Donnez ! afin que Dieu, qui dote les familles,
Donne à vos fils la force, et la grâce à vos filles ;
Afin que votre vigne ait toujours un doux fruit ;
Afin qu’un blé plus mûr fasse plier vos granges ;
Afin d’être meilleurs ; afin de voir les anges
Passer dans vos rêves la nuit !

Donnez ! il vient un jour où la terre nous laisse.
Vos aumônes là-haut vous font une richesse.
Donnez ! afin qu’on dise : Il a pitié de nous !
Afin que l’indigent que glacent les tempêtes,
Que le pauvre qui souffre à côté de vos fêtes,
Au seuil de vos palais fixe un œil moins jaloux.

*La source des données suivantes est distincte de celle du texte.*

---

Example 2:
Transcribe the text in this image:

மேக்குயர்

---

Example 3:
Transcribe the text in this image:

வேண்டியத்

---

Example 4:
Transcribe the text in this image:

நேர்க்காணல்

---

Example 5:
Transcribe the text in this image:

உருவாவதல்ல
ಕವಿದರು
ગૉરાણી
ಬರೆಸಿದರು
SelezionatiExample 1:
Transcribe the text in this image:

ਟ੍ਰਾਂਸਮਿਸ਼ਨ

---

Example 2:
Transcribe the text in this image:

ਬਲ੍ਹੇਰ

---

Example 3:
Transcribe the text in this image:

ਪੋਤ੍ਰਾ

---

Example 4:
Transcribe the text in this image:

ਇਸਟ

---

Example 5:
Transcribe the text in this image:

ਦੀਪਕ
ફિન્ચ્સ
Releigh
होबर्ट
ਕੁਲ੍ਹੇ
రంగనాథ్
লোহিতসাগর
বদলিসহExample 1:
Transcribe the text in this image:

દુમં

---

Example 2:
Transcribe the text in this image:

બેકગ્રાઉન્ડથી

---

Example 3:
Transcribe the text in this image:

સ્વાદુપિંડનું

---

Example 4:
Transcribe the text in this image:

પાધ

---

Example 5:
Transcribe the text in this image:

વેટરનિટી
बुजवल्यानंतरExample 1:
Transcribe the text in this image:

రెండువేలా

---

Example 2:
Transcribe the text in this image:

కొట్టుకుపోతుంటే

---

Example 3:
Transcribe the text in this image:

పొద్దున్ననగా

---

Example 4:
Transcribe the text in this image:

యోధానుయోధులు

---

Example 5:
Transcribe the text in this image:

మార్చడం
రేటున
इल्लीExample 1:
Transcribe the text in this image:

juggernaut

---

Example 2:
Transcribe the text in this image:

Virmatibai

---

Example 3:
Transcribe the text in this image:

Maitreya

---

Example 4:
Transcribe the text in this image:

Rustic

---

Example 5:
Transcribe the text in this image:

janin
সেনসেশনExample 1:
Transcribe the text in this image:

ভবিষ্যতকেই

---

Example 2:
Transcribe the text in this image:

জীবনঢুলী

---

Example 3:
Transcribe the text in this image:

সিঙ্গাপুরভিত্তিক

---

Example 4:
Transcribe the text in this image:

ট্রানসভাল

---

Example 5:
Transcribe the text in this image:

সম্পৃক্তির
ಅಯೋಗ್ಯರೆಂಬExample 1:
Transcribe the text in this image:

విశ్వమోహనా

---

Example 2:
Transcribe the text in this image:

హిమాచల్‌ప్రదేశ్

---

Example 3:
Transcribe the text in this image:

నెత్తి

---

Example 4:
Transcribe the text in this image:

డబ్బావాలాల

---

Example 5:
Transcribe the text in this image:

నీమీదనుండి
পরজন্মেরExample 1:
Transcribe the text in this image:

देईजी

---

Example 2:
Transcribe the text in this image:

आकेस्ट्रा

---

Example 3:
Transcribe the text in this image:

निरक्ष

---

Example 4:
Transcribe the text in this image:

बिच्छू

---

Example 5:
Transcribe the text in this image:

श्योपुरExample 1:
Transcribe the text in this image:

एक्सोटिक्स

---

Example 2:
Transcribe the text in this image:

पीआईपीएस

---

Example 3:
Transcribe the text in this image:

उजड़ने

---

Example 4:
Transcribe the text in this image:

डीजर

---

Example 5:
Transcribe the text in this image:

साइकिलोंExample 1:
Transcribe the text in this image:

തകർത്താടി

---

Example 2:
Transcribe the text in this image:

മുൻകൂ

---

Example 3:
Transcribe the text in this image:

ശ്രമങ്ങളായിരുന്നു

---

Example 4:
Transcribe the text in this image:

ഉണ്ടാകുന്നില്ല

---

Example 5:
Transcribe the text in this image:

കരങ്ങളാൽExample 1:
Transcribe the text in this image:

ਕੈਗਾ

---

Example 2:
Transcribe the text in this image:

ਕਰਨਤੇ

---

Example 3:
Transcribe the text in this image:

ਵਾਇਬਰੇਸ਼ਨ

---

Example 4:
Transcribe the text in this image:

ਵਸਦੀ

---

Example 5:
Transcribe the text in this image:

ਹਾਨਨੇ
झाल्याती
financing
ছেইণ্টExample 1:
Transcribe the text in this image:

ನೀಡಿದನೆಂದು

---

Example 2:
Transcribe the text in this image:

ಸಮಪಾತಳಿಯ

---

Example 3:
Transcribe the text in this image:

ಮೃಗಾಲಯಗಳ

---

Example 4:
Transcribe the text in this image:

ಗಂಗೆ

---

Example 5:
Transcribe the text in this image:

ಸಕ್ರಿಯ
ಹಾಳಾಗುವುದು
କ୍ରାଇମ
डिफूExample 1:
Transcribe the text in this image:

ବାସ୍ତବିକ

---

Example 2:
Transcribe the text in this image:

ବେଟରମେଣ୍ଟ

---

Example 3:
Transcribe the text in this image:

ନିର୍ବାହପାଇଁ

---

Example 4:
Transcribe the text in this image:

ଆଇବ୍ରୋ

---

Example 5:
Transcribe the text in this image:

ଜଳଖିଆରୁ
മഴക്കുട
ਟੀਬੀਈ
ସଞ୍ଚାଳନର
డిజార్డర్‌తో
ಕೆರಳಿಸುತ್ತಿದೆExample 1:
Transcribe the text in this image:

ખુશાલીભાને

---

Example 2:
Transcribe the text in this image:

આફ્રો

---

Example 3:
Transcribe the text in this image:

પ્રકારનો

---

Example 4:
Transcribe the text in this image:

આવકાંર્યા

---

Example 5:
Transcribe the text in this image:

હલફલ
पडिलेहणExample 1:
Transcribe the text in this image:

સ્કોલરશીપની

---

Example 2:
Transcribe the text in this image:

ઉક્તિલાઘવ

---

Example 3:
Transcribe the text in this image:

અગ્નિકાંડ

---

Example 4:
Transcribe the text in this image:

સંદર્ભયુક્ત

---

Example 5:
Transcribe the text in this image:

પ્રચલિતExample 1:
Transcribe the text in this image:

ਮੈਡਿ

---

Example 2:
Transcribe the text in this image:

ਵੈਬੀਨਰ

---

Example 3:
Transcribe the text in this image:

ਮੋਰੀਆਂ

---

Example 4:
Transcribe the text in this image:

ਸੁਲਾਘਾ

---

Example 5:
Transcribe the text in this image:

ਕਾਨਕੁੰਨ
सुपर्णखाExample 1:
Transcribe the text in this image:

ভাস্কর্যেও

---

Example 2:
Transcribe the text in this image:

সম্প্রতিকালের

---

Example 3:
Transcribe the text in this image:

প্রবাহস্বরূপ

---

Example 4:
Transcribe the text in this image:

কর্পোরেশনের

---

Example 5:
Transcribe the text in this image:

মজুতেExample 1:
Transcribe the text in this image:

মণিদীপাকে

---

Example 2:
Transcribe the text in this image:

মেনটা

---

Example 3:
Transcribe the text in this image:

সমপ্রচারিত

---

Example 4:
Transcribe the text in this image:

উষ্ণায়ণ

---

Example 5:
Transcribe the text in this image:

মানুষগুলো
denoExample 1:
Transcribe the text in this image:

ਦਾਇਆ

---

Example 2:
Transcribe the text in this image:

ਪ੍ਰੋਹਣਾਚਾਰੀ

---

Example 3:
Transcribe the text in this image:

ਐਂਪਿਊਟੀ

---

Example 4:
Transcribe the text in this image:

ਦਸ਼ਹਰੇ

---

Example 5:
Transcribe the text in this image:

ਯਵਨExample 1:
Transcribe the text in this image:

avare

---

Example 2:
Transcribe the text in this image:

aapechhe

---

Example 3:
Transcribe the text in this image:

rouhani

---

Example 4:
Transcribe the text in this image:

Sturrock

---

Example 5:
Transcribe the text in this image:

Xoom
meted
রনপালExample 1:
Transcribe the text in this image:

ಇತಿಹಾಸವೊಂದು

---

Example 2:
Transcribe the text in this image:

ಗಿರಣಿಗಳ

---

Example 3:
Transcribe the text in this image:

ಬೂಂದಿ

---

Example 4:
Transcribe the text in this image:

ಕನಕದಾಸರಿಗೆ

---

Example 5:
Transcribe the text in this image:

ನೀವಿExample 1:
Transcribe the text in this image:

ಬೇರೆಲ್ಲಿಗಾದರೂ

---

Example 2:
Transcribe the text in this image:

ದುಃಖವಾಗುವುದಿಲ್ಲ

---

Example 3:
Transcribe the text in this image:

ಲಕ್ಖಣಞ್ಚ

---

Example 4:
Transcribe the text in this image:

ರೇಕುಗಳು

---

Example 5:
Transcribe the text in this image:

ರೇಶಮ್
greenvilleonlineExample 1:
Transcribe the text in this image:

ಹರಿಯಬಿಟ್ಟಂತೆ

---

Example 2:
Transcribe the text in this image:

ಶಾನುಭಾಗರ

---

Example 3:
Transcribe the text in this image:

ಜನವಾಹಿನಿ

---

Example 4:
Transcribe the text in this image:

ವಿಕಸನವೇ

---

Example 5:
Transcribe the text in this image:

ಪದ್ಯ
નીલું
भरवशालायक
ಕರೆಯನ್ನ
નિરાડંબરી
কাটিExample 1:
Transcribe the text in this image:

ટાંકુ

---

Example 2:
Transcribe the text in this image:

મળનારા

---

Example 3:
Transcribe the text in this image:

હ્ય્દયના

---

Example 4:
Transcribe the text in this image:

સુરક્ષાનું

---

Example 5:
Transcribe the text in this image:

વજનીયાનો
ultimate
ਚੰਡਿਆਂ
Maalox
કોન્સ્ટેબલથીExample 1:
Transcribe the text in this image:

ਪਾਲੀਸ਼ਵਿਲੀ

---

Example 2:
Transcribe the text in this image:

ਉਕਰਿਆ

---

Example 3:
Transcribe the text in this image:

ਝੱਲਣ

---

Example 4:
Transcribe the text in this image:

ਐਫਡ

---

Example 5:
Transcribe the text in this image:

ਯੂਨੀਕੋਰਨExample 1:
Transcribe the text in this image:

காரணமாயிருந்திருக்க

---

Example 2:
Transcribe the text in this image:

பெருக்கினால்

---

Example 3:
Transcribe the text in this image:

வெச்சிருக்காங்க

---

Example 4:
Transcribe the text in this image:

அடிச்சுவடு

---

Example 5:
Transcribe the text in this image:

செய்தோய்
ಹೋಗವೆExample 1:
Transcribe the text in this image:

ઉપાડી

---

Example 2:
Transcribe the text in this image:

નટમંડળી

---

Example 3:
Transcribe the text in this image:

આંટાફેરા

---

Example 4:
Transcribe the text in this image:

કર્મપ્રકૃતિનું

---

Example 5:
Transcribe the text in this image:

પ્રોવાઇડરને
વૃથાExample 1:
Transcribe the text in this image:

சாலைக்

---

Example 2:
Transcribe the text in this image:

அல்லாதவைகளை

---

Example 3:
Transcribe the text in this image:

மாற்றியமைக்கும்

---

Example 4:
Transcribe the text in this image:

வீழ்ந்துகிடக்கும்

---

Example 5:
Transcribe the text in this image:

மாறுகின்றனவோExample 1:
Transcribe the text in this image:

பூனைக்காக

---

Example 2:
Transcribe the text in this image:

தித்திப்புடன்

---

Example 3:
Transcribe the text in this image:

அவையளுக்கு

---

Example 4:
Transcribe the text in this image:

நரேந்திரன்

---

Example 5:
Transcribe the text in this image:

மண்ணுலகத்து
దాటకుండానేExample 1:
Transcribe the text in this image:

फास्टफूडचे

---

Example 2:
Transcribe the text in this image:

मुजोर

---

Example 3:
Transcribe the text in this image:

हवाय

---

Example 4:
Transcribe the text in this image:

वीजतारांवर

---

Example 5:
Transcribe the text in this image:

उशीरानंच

Donnez ! pour être aimés du Dieu qui se fit homme,
Pour que le méchant même en s’inclinant vous nomme,
Pour que votre foyer soit calme et fraternel ;
Donnez ! afin qu’un jour à votre heure dernière,
Contre tous vos péchés vous ayez la prière
D’un mendiant puissant au ciel !

22 janvier 1830.

Les Feuilles d'automne, Victor Hugo

Anonyme a dit…

"C'est de l'enfer des pauvres qu'est fait le paradis des riches". (*)

Victor Hugo

(*) oui je sais, ça fait bolchévique has been mais bon moi ça me va ...

Pierre a dit…

Et tout à coup, je me suis demandé si Victor Hugo était croyant ou simplement un bon poète ? C'est vrai qu'il a souvent fait appel à Dieu pour donner des leçons à l'humanité. Par exemple :

Depuis six mille ans, la guerre
Plait aux peuples querelleurs
Et Dieu perd son temps à faire
Les étoiles et les fleurs...

Anonyme a dit…

Victor Hugo, précurseur de la Gauche-caviar ?
Si on arrêtait la polémique dontles livres semblent exclus. Après 6 mois de propagande et 4 tours d'élections, les Français devraient bien se changer un peu les idées. D'accord c'est l'incorrigible Philippe Gandillet qui a commencé, Pierre devrait le remettre en quarantaine.
Si vous voulez savoir ce qui se passe sur notre bonne vieille terre, n'écoutez pas la radio, ne lisez pas les journaux, lisez Tacite, tout y est.

René

Pierre a dit…

Ce petit texte de Philippe Gandillet nous a permis d'évoquer Victor Hugo et rien que pour cela, c'est déjà un exploit !

Bien évidemment, il faut prendre ce billet comme une facétie estivale ;-)) Pierre

sebV a dit…

Hugo a pas mal fait tourner les tables à Guernesey. Ce qui exige au moins une pensée déiste.